ENTRIES PROVIDED below:
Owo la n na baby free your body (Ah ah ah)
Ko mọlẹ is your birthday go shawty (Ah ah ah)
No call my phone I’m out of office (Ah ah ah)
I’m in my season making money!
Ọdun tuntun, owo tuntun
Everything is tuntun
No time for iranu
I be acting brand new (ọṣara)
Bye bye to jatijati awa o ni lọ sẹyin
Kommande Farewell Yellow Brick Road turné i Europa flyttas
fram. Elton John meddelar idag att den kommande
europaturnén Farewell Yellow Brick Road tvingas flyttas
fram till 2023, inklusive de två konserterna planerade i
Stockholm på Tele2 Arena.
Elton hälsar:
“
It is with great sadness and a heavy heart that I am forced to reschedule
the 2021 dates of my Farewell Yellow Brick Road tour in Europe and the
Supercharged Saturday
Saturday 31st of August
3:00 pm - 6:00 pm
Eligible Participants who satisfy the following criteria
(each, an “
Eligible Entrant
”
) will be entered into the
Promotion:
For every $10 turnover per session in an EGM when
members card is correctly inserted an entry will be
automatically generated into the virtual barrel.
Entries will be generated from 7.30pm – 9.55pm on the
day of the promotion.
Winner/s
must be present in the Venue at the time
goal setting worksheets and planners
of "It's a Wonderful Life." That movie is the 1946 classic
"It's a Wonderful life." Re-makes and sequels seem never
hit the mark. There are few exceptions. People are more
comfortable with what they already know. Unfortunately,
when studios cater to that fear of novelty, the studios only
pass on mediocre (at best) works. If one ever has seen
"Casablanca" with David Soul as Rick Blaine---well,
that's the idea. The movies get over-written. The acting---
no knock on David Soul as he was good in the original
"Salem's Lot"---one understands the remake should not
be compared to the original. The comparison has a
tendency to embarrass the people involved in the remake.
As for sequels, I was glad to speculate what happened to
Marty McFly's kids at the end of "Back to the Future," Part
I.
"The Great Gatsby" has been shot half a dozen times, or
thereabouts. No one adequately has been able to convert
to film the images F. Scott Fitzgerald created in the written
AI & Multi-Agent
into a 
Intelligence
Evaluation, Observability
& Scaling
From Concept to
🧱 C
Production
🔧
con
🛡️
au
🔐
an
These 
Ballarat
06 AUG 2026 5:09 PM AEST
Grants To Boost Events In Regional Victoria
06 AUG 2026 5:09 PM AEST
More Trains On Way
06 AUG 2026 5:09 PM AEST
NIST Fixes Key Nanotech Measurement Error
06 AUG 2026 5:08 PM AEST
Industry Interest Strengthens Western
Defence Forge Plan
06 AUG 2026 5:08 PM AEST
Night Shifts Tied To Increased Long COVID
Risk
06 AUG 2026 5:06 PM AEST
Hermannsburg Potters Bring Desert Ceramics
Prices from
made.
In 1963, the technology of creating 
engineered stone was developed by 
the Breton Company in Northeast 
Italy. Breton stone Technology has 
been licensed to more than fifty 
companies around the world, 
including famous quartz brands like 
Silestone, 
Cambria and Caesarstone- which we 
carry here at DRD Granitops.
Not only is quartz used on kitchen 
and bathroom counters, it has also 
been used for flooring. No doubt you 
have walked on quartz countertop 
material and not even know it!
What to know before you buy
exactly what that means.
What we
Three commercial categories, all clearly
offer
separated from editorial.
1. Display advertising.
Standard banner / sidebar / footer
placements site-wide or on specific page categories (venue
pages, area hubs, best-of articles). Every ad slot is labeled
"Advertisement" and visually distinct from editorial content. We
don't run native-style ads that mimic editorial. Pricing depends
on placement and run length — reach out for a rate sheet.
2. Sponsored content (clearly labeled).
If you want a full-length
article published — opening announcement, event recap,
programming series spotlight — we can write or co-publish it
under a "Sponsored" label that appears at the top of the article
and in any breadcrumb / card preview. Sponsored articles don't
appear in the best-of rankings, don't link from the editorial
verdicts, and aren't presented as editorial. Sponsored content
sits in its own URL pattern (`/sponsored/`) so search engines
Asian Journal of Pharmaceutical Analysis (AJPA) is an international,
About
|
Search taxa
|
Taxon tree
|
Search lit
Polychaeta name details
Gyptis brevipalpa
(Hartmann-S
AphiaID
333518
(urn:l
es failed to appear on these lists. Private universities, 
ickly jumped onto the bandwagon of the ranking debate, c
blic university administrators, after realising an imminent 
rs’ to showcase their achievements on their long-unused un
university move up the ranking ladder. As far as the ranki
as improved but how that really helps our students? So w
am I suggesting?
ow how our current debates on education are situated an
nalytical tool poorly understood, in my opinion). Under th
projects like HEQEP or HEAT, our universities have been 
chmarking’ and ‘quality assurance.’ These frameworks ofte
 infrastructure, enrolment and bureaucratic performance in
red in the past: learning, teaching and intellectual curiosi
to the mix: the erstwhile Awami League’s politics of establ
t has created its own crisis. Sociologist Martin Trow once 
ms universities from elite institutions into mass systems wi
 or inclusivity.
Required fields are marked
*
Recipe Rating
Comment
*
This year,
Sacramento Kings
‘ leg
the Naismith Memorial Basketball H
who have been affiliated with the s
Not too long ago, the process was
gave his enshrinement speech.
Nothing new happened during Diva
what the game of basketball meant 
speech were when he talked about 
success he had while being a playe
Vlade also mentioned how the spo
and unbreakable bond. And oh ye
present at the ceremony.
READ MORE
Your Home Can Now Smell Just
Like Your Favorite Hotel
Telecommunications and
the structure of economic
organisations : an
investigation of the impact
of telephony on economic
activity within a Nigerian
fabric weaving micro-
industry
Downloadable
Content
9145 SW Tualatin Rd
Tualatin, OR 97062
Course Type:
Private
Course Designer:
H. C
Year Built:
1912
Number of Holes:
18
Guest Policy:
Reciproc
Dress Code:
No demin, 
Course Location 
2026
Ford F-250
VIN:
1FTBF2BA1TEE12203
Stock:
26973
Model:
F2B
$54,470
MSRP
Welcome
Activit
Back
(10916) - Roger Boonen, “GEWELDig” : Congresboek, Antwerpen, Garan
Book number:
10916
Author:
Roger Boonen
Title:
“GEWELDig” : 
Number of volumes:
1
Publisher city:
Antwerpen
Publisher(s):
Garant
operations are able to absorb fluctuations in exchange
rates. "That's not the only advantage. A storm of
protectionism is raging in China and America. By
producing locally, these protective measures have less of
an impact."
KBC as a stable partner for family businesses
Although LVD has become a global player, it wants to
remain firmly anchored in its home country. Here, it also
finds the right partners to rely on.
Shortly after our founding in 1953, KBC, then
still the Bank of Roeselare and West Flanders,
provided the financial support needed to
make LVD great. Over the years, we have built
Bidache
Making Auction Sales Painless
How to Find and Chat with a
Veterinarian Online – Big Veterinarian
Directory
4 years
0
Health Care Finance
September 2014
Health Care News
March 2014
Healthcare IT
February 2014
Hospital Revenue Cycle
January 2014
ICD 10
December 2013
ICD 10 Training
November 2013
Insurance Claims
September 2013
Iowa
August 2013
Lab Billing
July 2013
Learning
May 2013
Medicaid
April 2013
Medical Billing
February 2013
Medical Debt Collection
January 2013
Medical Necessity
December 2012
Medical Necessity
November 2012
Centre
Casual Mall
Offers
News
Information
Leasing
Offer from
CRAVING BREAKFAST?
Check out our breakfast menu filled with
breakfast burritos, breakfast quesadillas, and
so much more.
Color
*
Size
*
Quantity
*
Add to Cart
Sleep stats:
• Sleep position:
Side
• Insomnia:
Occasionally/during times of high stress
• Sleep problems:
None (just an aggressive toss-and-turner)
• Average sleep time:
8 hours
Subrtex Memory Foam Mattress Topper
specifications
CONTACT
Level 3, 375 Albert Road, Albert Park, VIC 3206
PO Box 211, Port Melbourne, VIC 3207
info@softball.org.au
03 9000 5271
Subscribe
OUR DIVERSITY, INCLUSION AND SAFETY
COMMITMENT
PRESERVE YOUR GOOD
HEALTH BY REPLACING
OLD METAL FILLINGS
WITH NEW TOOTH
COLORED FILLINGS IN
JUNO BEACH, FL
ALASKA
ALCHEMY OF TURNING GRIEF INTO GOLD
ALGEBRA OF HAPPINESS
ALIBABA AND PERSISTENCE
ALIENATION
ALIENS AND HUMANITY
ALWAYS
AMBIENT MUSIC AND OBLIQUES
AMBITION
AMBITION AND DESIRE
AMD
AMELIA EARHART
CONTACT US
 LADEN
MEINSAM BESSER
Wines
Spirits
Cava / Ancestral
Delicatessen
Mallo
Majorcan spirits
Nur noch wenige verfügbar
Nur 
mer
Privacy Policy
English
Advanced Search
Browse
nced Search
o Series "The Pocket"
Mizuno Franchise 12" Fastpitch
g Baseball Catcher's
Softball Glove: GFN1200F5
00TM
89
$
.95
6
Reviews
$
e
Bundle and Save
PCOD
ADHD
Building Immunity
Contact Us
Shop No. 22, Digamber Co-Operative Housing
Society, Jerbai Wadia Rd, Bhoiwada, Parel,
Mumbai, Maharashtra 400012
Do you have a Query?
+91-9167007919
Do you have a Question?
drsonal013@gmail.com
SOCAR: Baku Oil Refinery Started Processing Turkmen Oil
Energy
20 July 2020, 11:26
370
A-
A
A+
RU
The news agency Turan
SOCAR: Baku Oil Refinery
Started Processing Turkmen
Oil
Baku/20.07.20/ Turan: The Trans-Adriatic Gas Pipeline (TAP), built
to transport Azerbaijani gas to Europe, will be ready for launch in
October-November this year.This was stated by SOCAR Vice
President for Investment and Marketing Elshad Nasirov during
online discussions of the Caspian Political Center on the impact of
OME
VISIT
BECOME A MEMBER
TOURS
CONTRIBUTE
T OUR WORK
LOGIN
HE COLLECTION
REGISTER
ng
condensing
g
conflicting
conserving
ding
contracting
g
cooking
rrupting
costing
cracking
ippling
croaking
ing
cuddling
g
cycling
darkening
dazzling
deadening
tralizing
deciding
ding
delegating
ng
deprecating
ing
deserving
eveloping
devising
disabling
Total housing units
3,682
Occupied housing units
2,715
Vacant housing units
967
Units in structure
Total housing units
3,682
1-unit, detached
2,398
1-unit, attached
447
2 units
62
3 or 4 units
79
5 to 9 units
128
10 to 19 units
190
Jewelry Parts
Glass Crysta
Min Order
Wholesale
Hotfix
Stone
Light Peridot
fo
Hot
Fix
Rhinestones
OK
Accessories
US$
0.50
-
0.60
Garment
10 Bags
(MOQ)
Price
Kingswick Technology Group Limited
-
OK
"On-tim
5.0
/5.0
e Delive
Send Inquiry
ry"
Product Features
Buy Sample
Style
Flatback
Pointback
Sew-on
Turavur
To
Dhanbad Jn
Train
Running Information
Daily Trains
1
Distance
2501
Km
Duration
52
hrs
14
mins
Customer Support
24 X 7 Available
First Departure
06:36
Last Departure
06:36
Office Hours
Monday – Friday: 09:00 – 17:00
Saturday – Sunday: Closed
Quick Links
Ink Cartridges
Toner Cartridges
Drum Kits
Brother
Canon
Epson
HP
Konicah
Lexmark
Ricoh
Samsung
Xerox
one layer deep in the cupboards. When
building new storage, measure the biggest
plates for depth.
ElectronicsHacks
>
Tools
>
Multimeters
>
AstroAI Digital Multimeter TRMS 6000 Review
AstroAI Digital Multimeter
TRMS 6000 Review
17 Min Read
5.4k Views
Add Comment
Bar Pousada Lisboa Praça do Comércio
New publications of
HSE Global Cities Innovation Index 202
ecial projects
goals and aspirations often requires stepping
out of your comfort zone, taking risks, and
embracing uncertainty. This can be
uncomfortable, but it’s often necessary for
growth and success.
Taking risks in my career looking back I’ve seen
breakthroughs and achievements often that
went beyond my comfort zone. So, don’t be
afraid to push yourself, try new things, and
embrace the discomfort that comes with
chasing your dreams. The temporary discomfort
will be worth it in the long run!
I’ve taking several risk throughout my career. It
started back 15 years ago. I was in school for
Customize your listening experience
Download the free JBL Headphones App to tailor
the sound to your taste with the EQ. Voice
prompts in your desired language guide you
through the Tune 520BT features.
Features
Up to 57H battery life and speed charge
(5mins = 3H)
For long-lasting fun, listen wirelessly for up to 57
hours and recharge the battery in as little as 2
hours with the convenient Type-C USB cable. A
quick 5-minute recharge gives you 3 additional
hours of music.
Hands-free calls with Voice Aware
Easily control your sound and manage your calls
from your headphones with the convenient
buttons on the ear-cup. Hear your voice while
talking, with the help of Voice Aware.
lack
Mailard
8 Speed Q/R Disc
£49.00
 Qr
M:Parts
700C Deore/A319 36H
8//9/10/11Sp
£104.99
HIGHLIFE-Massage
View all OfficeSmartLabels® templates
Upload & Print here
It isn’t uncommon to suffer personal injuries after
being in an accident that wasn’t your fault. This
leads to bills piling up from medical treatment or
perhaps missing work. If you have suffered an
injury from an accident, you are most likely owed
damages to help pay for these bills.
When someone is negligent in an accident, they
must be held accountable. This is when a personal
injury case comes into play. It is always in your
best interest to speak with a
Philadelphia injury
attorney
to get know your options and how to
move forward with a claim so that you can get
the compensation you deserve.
End of ENTRIES PROVIDED.
REQUEST
Extract each line of the material above that contains the word "labeled".

SOLUTION BELOW
pages, area hubs, best-of articles). Every ad slot is labeled
2. Sponsored content (clearly labeled).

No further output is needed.